L’Espagne des marges : au centre du jeu politique ?

 

Depuis le 19 septembre 2023, le basque, le catalan et le galicien résonnent au Congrès des députés à Madrid habitué jusqu’ici au castillan, seule langue autorisée dans l’hémicycle. Cette revendication des mouvements autonomistes a été satisfaite par le Premier ministre, Pedro Sánchez (depuis 2018), pour s’attirer leur bonne grâce et ainsi rester au pouvoir malgré la deuxième place des socialistes aux élections législatives du 23 juillet.

L’Espagne contemporaine est marquée par le modèle des autonomies basé sur plusieurs nationalités. Il protège les identités culturelles et linguistiques de différentes régions ; il remonte à la période de la transition démocratique permise par la mort de Francisco Franco (1892-1975) et l’adoption d’une nouvelle Constitution en 1978. La volonté était alors de tourner le dos à des décennies de régime autoritaire (1939-1977) et de négation des langues locales autres que le castillan. Le retour à la démocratie se fait par une série de réformes conduisant à l’amnistie générale pour tous les prisonniers politiques, à la légalisation du multipartisme, au rétablissement de la liberté et à la mise en place du statut d’autonomie.

Des régions puissantes

Dix-sept communautés autonomes sont constituées entre 1979 et 1983 sur la base de critères historiques, culturels et économiques communs, et chacune dispose d’une assemblée élue et d’un gouvernement aux fonctions exécutives et administratives. L’originalité de ce système est d’être asymétrique, chacune d’elles ayant plus ou moins de compétences. Ainsi, au Pays basque, en Catalogne, en Galice, dans la Communauté valencienne et aux Baléares, les langues régionales ont un statut de co-officialité sur leurs territoires. Les trois premières, ayant déjà un statut spécial avant la guerre civile (1936-1939), bénéficient de la plus large autonomie. Le Pays basque, la Navarre et les Îles Canaries jouissent d’un régime financier dérogatoire au droit commun. Le premier dispose même de sa propre police, la Ertzaintza, pour gérer l’ordre public, tout comme les Catalans avec les Mossos d’Esquadra. Des transferts réguliers de compétences, en particulier celles de l’éducation et de la santé, et des capacités financières ont été votés durant les décennies suivantes. Enfin, Basques et Catalans bénéficient d’un des plus importants PIB par habitant du pays (32 925 et 29 942 euros, respectivement, en 2021), supérieur à la moyenne nationale (25 498).

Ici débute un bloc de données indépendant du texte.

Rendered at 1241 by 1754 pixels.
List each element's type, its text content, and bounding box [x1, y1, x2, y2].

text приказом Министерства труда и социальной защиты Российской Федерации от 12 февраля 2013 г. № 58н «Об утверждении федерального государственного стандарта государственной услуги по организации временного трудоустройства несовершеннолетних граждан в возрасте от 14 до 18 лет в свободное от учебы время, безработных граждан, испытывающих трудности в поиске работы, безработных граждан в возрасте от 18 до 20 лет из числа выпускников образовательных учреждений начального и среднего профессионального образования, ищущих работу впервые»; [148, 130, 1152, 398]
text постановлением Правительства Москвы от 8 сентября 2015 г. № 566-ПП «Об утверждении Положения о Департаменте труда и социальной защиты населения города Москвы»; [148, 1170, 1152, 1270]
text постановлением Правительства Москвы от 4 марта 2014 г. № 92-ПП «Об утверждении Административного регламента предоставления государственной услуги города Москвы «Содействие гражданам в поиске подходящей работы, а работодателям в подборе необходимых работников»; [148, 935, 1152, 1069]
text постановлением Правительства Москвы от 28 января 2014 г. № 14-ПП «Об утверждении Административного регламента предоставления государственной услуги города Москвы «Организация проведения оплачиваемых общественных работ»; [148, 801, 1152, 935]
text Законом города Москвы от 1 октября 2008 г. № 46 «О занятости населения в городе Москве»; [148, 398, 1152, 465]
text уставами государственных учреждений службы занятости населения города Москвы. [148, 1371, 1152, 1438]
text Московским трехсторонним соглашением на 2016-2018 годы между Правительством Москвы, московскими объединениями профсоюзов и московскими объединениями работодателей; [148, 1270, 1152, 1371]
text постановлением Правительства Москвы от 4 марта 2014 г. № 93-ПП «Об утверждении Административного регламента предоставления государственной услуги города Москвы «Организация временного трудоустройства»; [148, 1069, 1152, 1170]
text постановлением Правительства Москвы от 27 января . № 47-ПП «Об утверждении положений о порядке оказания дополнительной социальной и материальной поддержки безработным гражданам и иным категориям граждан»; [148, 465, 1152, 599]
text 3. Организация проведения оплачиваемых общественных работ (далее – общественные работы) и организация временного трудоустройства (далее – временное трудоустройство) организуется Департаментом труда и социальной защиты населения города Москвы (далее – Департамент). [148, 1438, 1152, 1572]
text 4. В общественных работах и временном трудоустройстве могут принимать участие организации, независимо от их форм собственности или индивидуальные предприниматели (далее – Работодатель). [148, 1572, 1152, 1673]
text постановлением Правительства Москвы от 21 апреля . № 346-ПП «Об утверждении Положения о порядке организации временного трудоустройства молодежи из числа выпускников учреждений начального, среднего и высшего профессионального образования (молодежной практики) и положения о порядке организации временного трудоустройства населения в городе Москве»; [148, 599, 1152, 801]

Le système politique espagnol a longtemps été stabilisé autour d’un bipartisme où seuls le Parti socialiste ouvrier espagnol (PSOE) et le Parti populaire (PP) accédaient à l’exécutif de l’État central. Mais ils ne peuvent que rarement gouverner sans le soutien d’un troisième mouvement, périphérique. Les formations régionalistes basques et catalanes, à l’instar du Parti nationaliste basque (PNV) et de la Gauche républicaine de Catalogne (ERC), jouent de cette position permettant d’obtenir des majorités parlementaires pour faire valoir leurs revendications d’un traitement spécial.

La question de l’indépendance de la Catalogne reste particulièrement vive et controversée ; elle a atteint son paroxysme lors du référendum d’autodétermination du 1er octobre 2017 organisé par les nationalistes et condamné par Madrid. La mise sous tutelle de la communauté autonome durant plusieurs mois et l’arrestation des principaux dirigeants jugés responsables de la situation a tendu les relations entre Barcelone et le gouvernement central, tout en clivant la société catalane et en suscitant des débats passionnés sur la nature de l’État espagnol.

C’est dans ce contexte que, à la suite de la crise financière de 2008 et des mesures d’austérité imposées, l’Espagne est passée à un système multipartite, avec l’émergence du mouvement de gauche Podemos, de Ciudadanos (centre libéral) et de Vox (extrême droite), venus fragmenter le paysage politique et rendre la prise de décision plus complexe au sein de coalitions.

Instabilité centrale

À la tête de l’Espagne depuis 2018, le socialiste Pedro Sánchez a déjà dû s’allier avec Podemos, faute de majorité absolue au Congrès. Malgré un bilan économique, social et sociétal plutôt flatteur, il a été critiqué par ses adversaires pour les concessions faites aux indépendantistes catalans. Après une lourde défaite aux élections municipales de mai 2023 – le PSOE perd 1 557 conseillers, alors que le PP en remporte 3 048 de plus et que Vox s’installe –, il décide d’anticiper de six mois les législatives. Le pari s’avère risqué, mais gagnant : la deuxième place du PSOE avec ses 121 députés (sur 350) ne l’empêche pas d’être en position favorable. Si le PP a obtenu 137 sièges, son alliance avec Vox (33) ne lui permet pas d’atteindre la majorité absolue de 176 voix, à quatre près. Il est donc minoritaire face aux socialistes et à la coalition Sumar (31), quatrième force politique du pays rassemblant une quinzaine de partis de la gauche radicale, sans oublier les nationalistes basques et catalans.

Leur total de 25 députés les place au centre du jeu. Ils revendiquent une loi d’amnistie pour tous les sécessionnistes de 2017 toujours en fuite, ainsi qu’un référendum sur l’autodétermination des peuples d’Espagne. La marge de manœuvre de Pedro Sánchez s’annonce étroite, et la possibilité de nouvelles élections est réelle. Sur fond d’inflation et de perte de pouvoir d’achat, la pression est forte pour la gauche face à une opposition qui l’accuse de mettre en danger l’unité de l’Espagne.